Jhalkaribai! While she remains in oblivion in the pages of History, she is revered as one of the bravest daughters of Bharat Mata in the Dalit community. She was one of the commanders of Durga Dal, the women contingent of the Jhansi army of Rani Laxmibai. She was also an advisor to the queen. Laxmibai consulted her on administrative and military affairs. Born and brought up in a humble background, she rose to power by sheer dint of her bravery and her love for the motherland.


Do you know it was because of the defence laid by Jhalkaribai against the British army that Rani Laxmibai could escape from Jhansi Fort? The British felt confused, as they thought she was the Rani of Jhansi. Such was the resemblance of Jhalkaribai with Laxmibai! Jhalkaribai purposefully misled the British army, leading from the front, giving a safe passage to the Rani of Jhansi.


Jhalkaribai was born to Jamuna Devi and Sadoba Singh, a Koli family in Bhojla village near Jhansi on 22 November 1830. The Kolis are a community with many subgroups; they inhabit the central and western mountain regions of India. She was the only child of her parents. She lost her mother when she was very young. Coincidently her lookalike Laxmibai also lost her mother when she was 4. Her father raised her as a single parent.


She was different from other girls of her community.  Besides taking care of household chores, doing her duties of a lady of the household, Jhalkaribai was regularly involved in tending cattle and collecting firewood from the jungle. She was daring right from her childhood. She often went all alone with her axe to the jungle to collect firewood though she knew she might be attacked by wild animals.
━━━━━━━━━━
* REQUIREMENT *
Continue the account of Jhalkaribai from the point where it stops, carrying on from the last sentence given.

[Dataset items]
━━━━━━━━━━
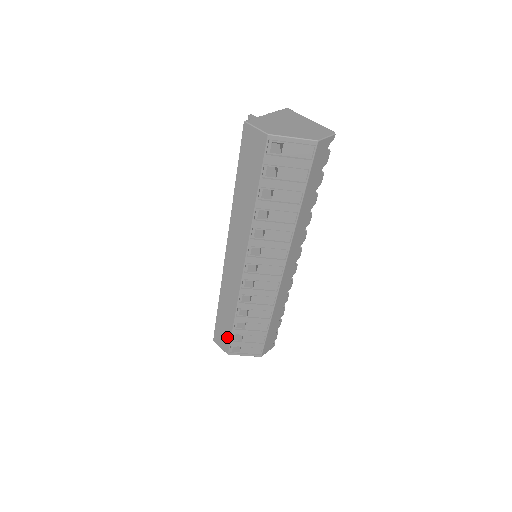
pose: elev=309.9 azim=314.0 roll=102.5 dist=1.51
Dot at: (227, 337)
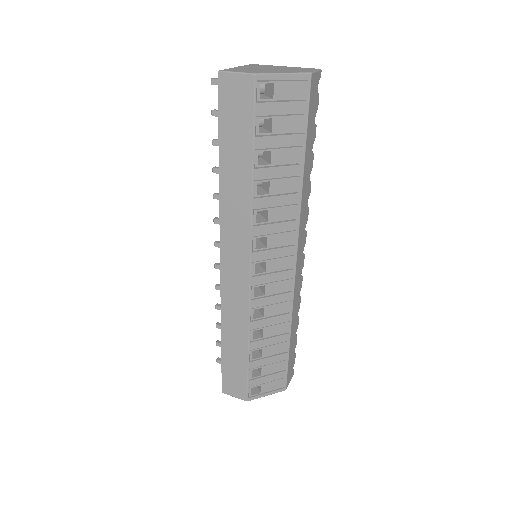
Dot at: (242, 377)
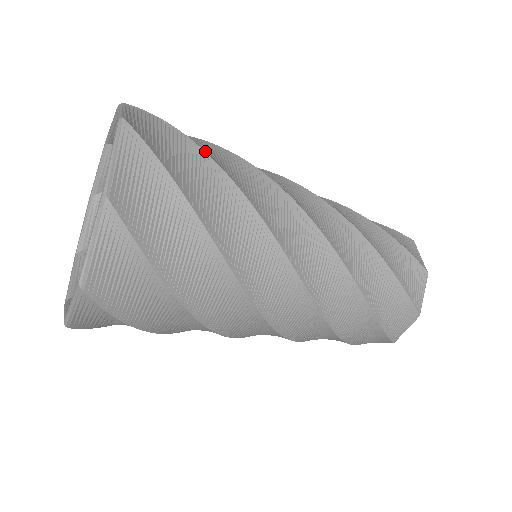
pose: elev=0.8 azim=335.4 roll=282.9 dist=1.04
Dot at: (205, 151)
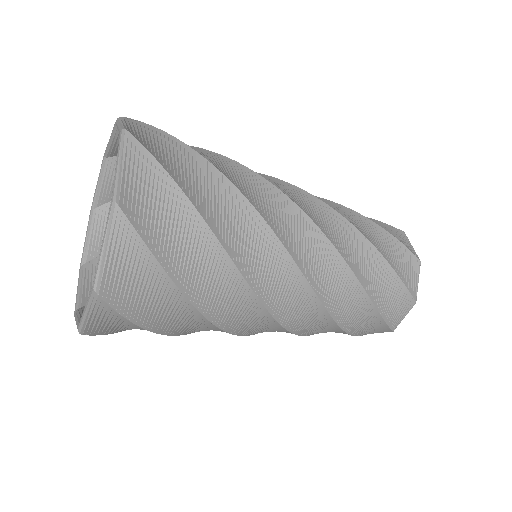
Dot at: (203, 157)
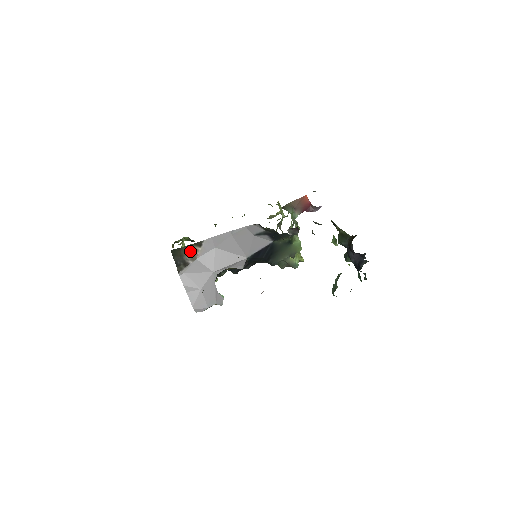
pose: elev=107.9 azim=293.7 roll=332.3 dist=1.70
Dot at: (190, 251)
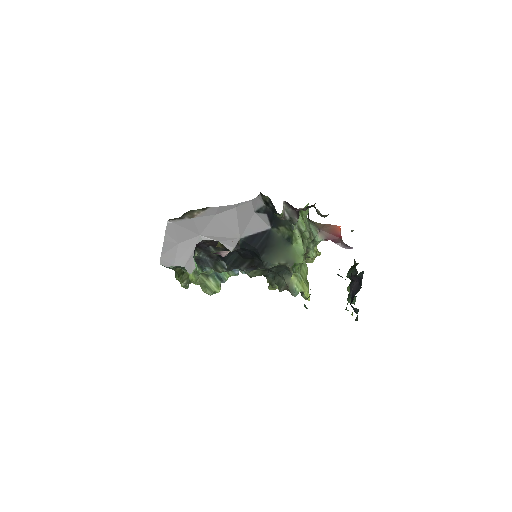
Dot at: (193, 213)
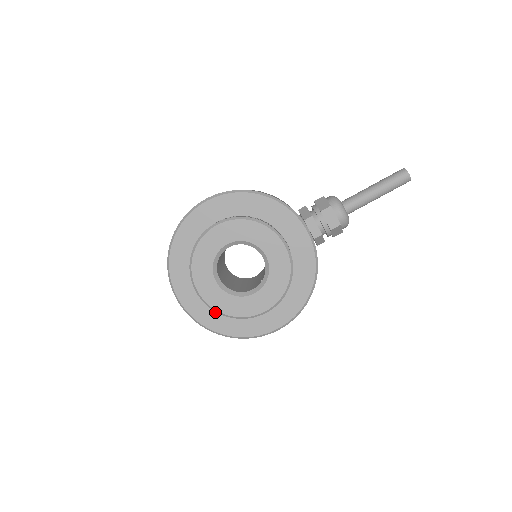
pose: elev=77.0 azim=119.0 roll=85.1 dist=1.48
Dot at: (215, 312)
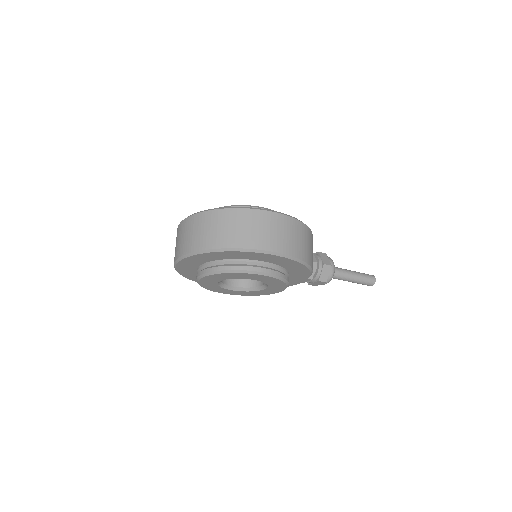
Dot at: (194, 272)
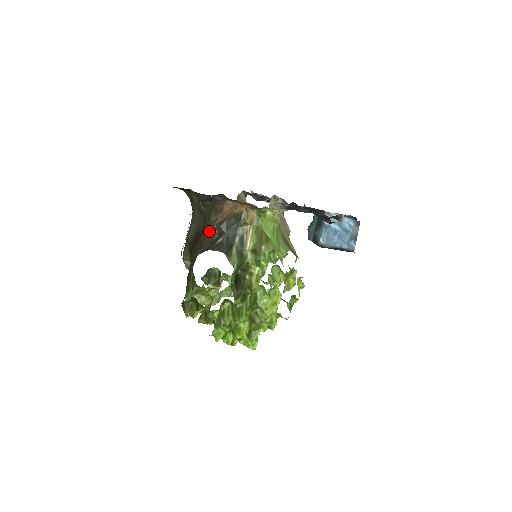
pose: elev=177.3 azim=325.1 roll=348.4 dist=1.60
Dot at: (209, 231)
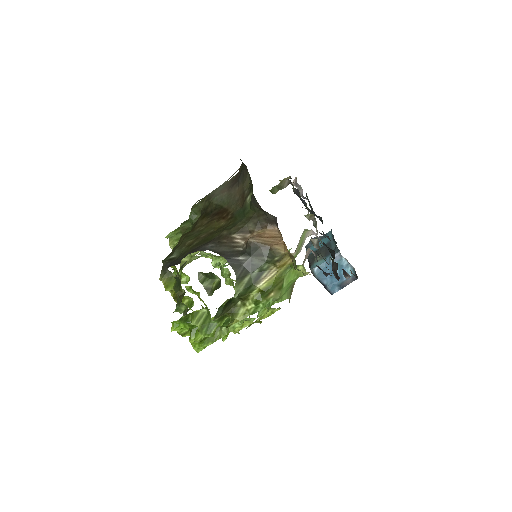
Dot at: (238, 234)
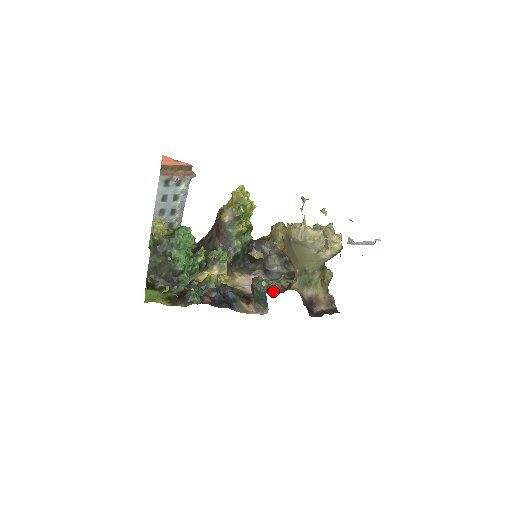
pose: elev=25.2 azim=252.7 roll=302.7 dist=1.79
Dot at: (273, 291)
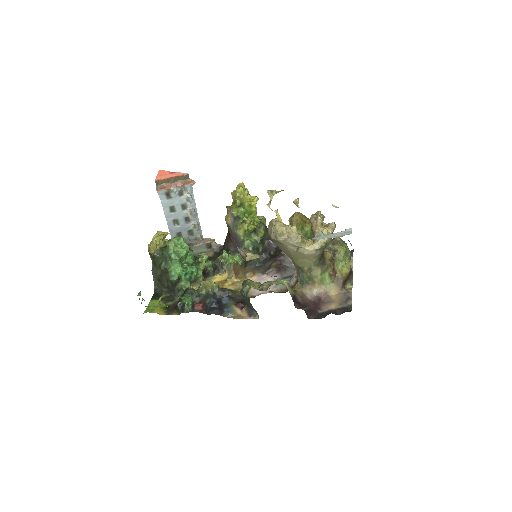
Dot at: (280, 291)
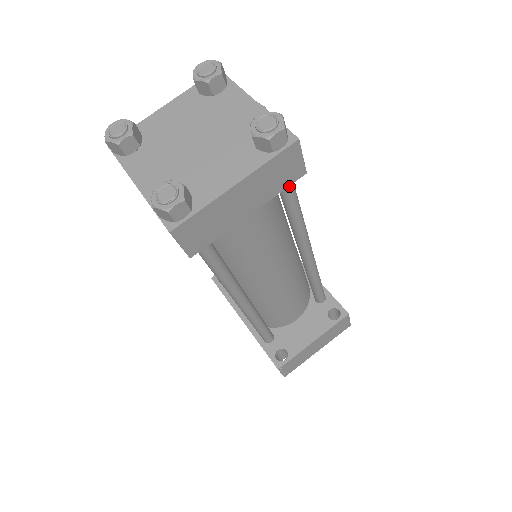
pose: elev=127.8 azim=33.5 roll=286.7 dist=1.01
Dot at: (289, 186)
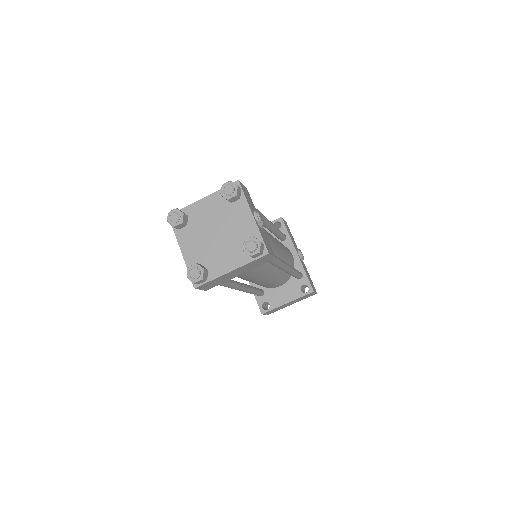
━━━━━━━━━━
* EXERCISE RESPONSE *
Once she had an encounter with a leopard while herding her cattle. She killed the leopard with her herding stick! This feat of hers brought her fame in her neighborhood and beyond. On another occasion, she saved a village businessman from being looted by dacoits. She challenged a gang of dacoits who raided the house of the businessman and forced them to retreat. The village elders started revering her as their daughter and sister. The young and the old drew inspiration from her.


When Jhalkaribai grew of marriageable age, the villagers started looking for a groom for her. They wanted her to get married to someone as courageous as her. And they found a suitable groom in Pooran Kori, who was known to be brave and trained in the art of warfare. Soon after, Pooran Kori was inducted into the Jhansi army as a soldier. He became a well known personality in the Jhansi army for his skills and exploits.


On one occasion, Rani Laxmibai invited the women of the villages of Jhansi to attend Gauri (Goddess Shakti) puja at the Jhansi fort. Jhalkaribai accompanied the other ladies to the fort. Laxmibai’s eyes fell on her; she was was struck by Jhalkaribai’s uncanny resemblance to her. She learnt that she was the wife of Pooran Kori, one of the bravest soldiers of her army. She also learnt about her childhood exploits, how she killed the leopard and her encounter with the dacoits. Laxmibai immediately inducted her into the women contingent of the Jhansi Army called Durga Dal. More women joined Durga Dal.


The Rani herself trained the women army. Jhalkaribai’s learning was fast. She soon became an expert in the art of warfare – horse riding, shooting, using of all weapons used in war, etc. By dint of her courage and her skills, she rose to the power of the Commander of Durga Dal. Jhalkaribai was also a beauty with brains. Rani Laxmibai additionally appointed her as her advisor. The Rani started seeking her advice in administrative and military affairs and of creating strategies of defending Jhansi from possible attacks by the British and other enemy forces.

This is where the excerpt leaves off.